Augusto Aras chegou ao posto de Procurador-Geral da República escolhido por Bolsonaro em 2019. Ele também não constava na lista tríplice da ANPR. Desde então, ele notabilizou-se pela proximidade com as pautas do ex-presidente, como mostrou levantamento feito pelo jornal O Globo em fevereiro deste ano.
Segundo a publicação, das 184 ações analisadas pela publicação que envolviam Bolsonaro e seus familiares entre 2019 e 2023, em 134 oportunidades, ou 72%, o procurador-geral defendeu a extinção ou arquivamento do processo. Ainda de acordo com os dados, as manifestações de Augusto Aras foram favoráveis à família Bolsonaro em 95% dos casos.

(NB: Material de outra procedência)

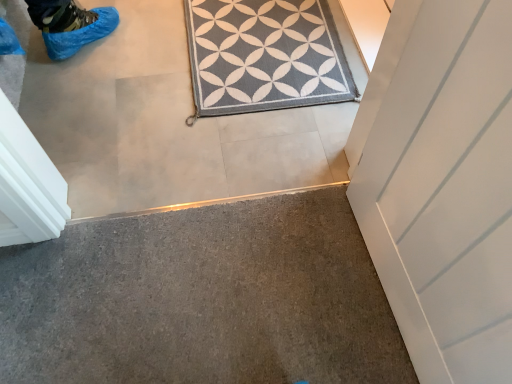
I want to click on gray textured rug at center, so click(x=264, y=56).

This screenshot has width=512, height=384. What do you see at coordinates (264, 56) in the screenshot?
I see `gray textured rug at center` at bounding box center [264, 56].

The width and height of the screenshot is (512, 384). What do you see at coordinates (202, 299) in the screenshot?
I see `gray carpet at lower left` at bounding box center [202, 299].

Locate an element on the screen. This screenshot has height=384, width=512. gray carpet at lower left is located at coordinates (202, 299).

Find the location of a particular element. The width and height of the screenshot is (512, 384). gray textured rug at center is located at coordinates (264, 56).

Visually, is gray textured rug at center positioned to the left or to the right of gray carpet at lower left?

Clearly, gray textured rug at center is on the right of gray carpet at lower left in the image.

Which object is closer to the camera, gray textured rug at center or gray carpet at lower left?

gray carpet at lower left is closer to the camera.

Is point (319, 72) farther from camera compared to point (185, 336)?

Yes.

From the image's perspective, would you say gray textured rug at center is positioned over gray carpet at lower left?

Yes, from the image's perspective, gray textured rug at center is on top of gray carpet at lower left.

From a real-world perspective, which is physically below, gray textured rug at center or gray carpet at lower left?

gray carpet at lower left, from a real-world perspective.

Considering the relative sizes of gray textured rug at center and gray carpet at lower left in the image provided, is gray textured rug at center thinner than gray carpet at lower left?

Indeed, gray textured rug at center has a lesser width compared to gray carpet at lower left.

Can you confirm if gray textured rug at center is shorter than gray carpet at lower left?

Correct, gray textured rug at center is not as tall as gray carpet at lower left.

Who is bigger, gray textured rug at center or gray carpet at lower left?

Bigger between the two is gray carpet at lower left.

Would you say gray textured rug at center is inside or outside gray carpet at lower left?

gray textured rug at center is outside gray carpet at lower left.

In the scene shown: Is gray textured rug at center with gray carpet at lower left?

gray textured rug at center is not next to gray carpet at lower left, and they're not touching.

Is gray textured rug at center oriented away from gray carpet at lower left?

gray textured rug at center is not turned away from gray carpet at lower left.

How far apart are gray textured rug at center and gray carpet at lower left?

A: 25.86 inches.

This screenshot has width=512, height=384. In order to click on doormat above the gray carpet at lower left (from a real-world perspective) in this screenshot , I will do (x=264, y=56).

Is gray carpet at lower left at the left side of gray textured rug at center?

Correct, you'll find gray carpet at lower left to the left of gray textured rug at center.

Is gray carpet at lower left behind gray textured rug at center?

No, it is in front of gray textured rug at center.

Which is nearer, (308, 192) or (195, 83)?

Point (308, 192) is closer to the camera than point (195, 83).

Looking at this image, from the image's perspective, does gray carpet at lower left appear lower than gray textured rug at center?

Indeed, from the image's perspective, gray carpet at lower left is shown beneath gray textured rug at center.

From a real-world perspective, does gray carpet at lower left stand above gray textured rug at center?

Actually, gray carpet at lower left is physically below gray textured rug at center in the real world.

Can you confirm if gray carpet at lower left is wider than gray textured rug at center?

Yes.

Considering the sizes of objects gray carpet at lower left and gray textured rug at center in the image provided, who is shorter, gray carpet at lower left or gray textured rug at center?

Standing shorter between the two is gray textured rug at center.

Is gray carpet at lower left bigger or smaller than gray textured rug at center?

Considering their sizes, gray carpet at lower left takes up more space than gray textured rug at center.

Is gray textured rug at center located within gray carpet at lower left?

No, gray textured rug at center is not surrounded by gray carpet at lower left.

Is gray carpet at lower left not close to gray textured rug at center?

gray carpet at lower left is near gray textured rug at center, not far away.

Is gray carpet at lower left oriented towards gray textured rug at center?

Yes, gray carpet at lower left is aimed at gray textured rug at center.

Measure the distance between gray carpet at lower left and gray textured rug at center.

The distance of gray carpet at lower left from gray textured rug at center is 25.86 inches.

The height and width of the screenshot is (384, 512). What are the coordinates of `concrete on the left of gray textured rug at center` in the screenshot? It's located at (202, 299).

I want to click on concrete below the gray textured rug at center (from a real-world perspective), so click(202, 299).

This screenshot has height=384, width=512. I want to click on concrete in front of the gray textured rug at center, so click(x=202, y=299).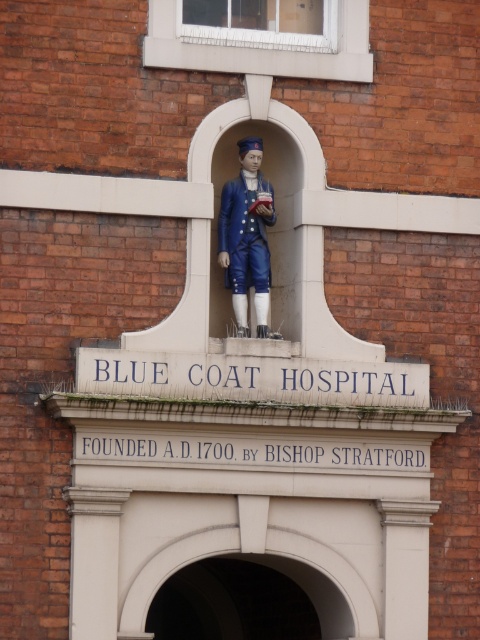
Can you confirm if white stone arch at center is positioned to the left of matte blue uniform at center?

Yes, white stone arch at center is to the left of matte blue uniform at center.

Is point (176, 608) in front of point (228, 221)?

That is False.

Locate an element on the screen. white stone arch at center is located at coordinates (249, 602).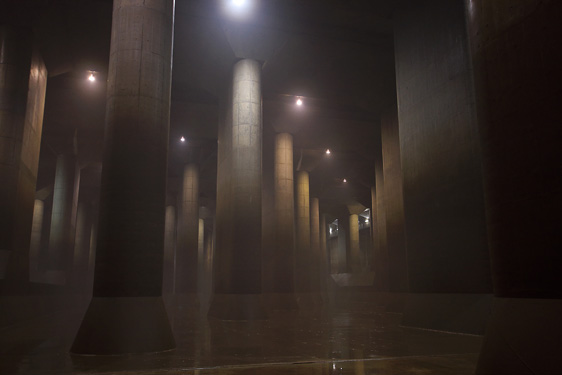
The width and height of the screenshot is (562, 375). Find the location of `light bulbs`. light bulbs is located at coordinates (235, 0), (300, 103), (92, 80), (184, 142), (328, 151), (344, 181).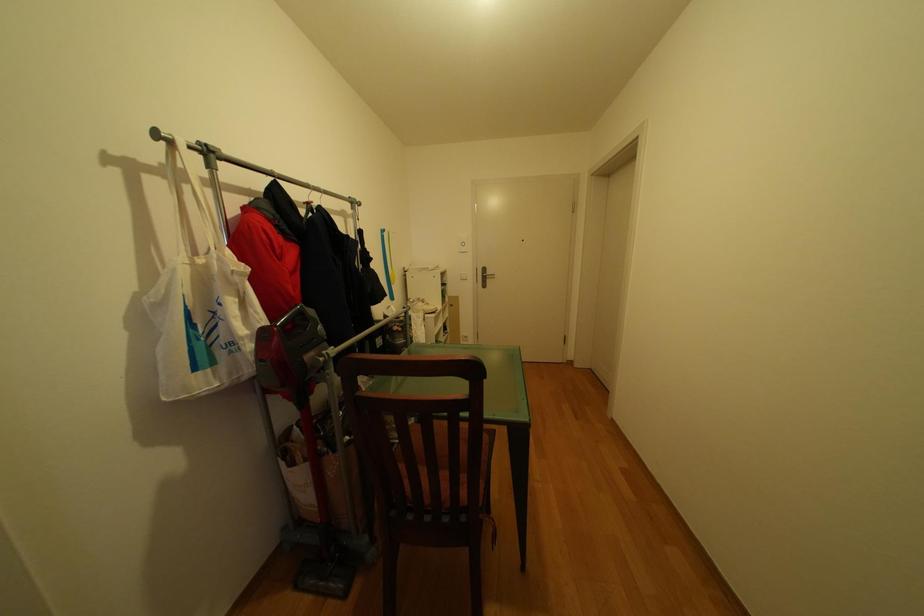
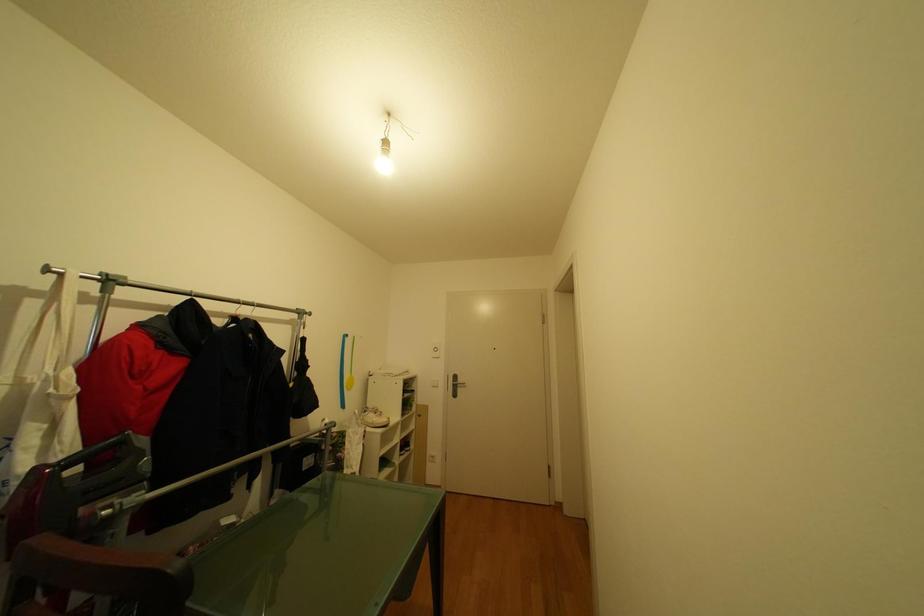
Question: Based on the continuous images, in which direction is the camera rotating? Reply with the corresponding letter.

Choices:
 (A) Left
 (B) Right
 (C) Up
 (D) Down

Answer: (C)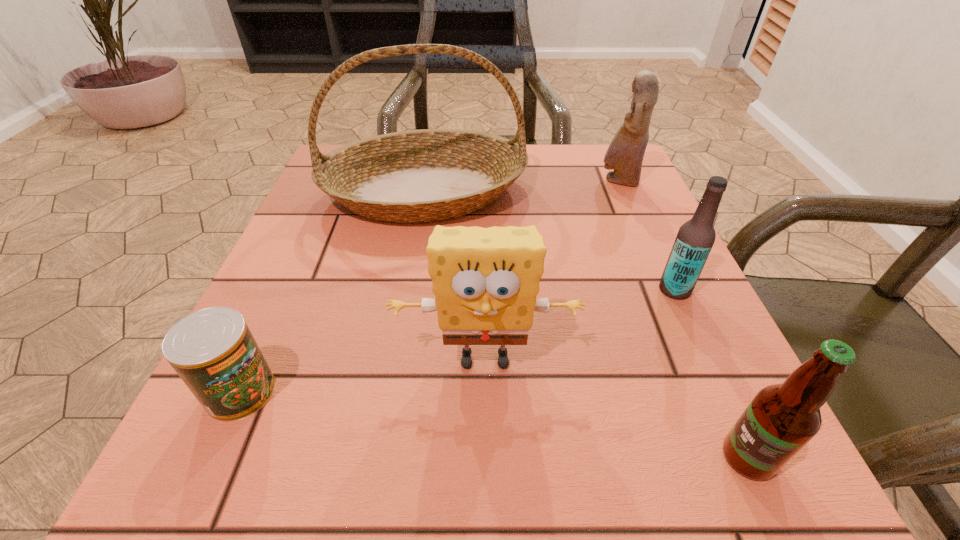
Where is `free space between the nearer beer bottle and the fourth nearest object`? This screenshot has width=960, height=540. free space between the nearer beer bottle and the fourth nearest object is located at coordinates (711, 374).

You are a GUI agent. You are given a task and a screenshot of the screen. Output one action in this format:
    pyautogui.click(x=<x>, y=<y>)
    Task: Click on the empty location between the fourth nearest object and the nearest object
    This screenshot has height=540, width=960.
    Given the screenshot: What is the action you would take?
    pyautogui.click(x=711, y=374)

This screenshot has width=960, height=540. What are the coordinates of `object that ranks as the second closest to the nearest object` in the screenshot? It's located at (695, 238).

Identify which object is located as the third nearest to the shortest object. Please provide its 2D coordinates. Your answer should be formatted as a tuple, i.e. [(x, y)], where the tuple contains the x and y coordinates of a point satisfying the conditions above.

[(782, 418)]

What are the coordinates of `free location that satisfies the following two spatial constraints: 1. on the front-facing side of the figurine; 2. on the face of the sponge` in the screenshot? It's located at (696, 358).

“Foi uma péssima gestão. Aras teve uma conduta deplorável, dotada de completa omissão e submissão. A Constituição é clara ao dizer que o Ministério Público existe para defesa da ordem jurídica, do regime democrático e dos interesses sociais. O que Aras fez quando Bolsonaro incitou seus correligionários contra a democracia? Absolutamente nada”, criticou Fonteles.
Aras também foi duramente criticado por sua atuação após a CPI da Covid. Em julho do ano passado, a PGR pediu arquivamento de sete das dez acusações contra Bolsonaro, que incluíam a propagação do coronavírus, o atraso na compra de vacinas, o incentivo aos atos de aglomeração e prevaricação no caso do contrato do imunizante Covaxin. Na ocasião, o jurista Pedro Serrano, professor da PUC-SP, afirmou à DW Brasil ter havido um “pacto político entre o chefe do Executivo e a PGR.”
“Aras jogou como todos os outros procuradores: tentou agradar quem tinha a caneta. O problema é que quem tinha a caneta era um antidemocrata”, pondera Kerche.
Assim que Lula ganhou as eleições, Aras tem buscado se distanciar do bolsonarismo para construir pontes com o PT. Sua principal estratégia é dizer que atuou para desmantelar a Lava Jato, operação tocada pelo MPF de Curitiba que acusou e ajudou a prender o petista em 2018. Além disso, a PGR denunciou manifestantes golpistas que participaram dos atos de 8 de janeiro.
“Quer dizer que Aras agora é de esquerda? Claro que não. Ele só está buscando uma forma de permanecer no cargo. A caneta está na mão do Lula e ele sabe disso”, complementa Kerche, que finaliza com uma ponderação.
“A escolha do PGR é complicada porque, no Brasil, o cargo tem muito poder. Se nós olharmos para o [Rodrigo] Janot [procurador-geral entre 2013 e 2017], por exemplo que denunciou Lula, Dilma e outros políticos e ajudou a criar uma crise política que, de certa forma, nos jogou no bolsonarismo. É uma autonomia perigosa e que, a meu ver, precisa ter algum tipo de freio, porque uma ação incorreta pode gerar uma instabilidade grande à democracia.”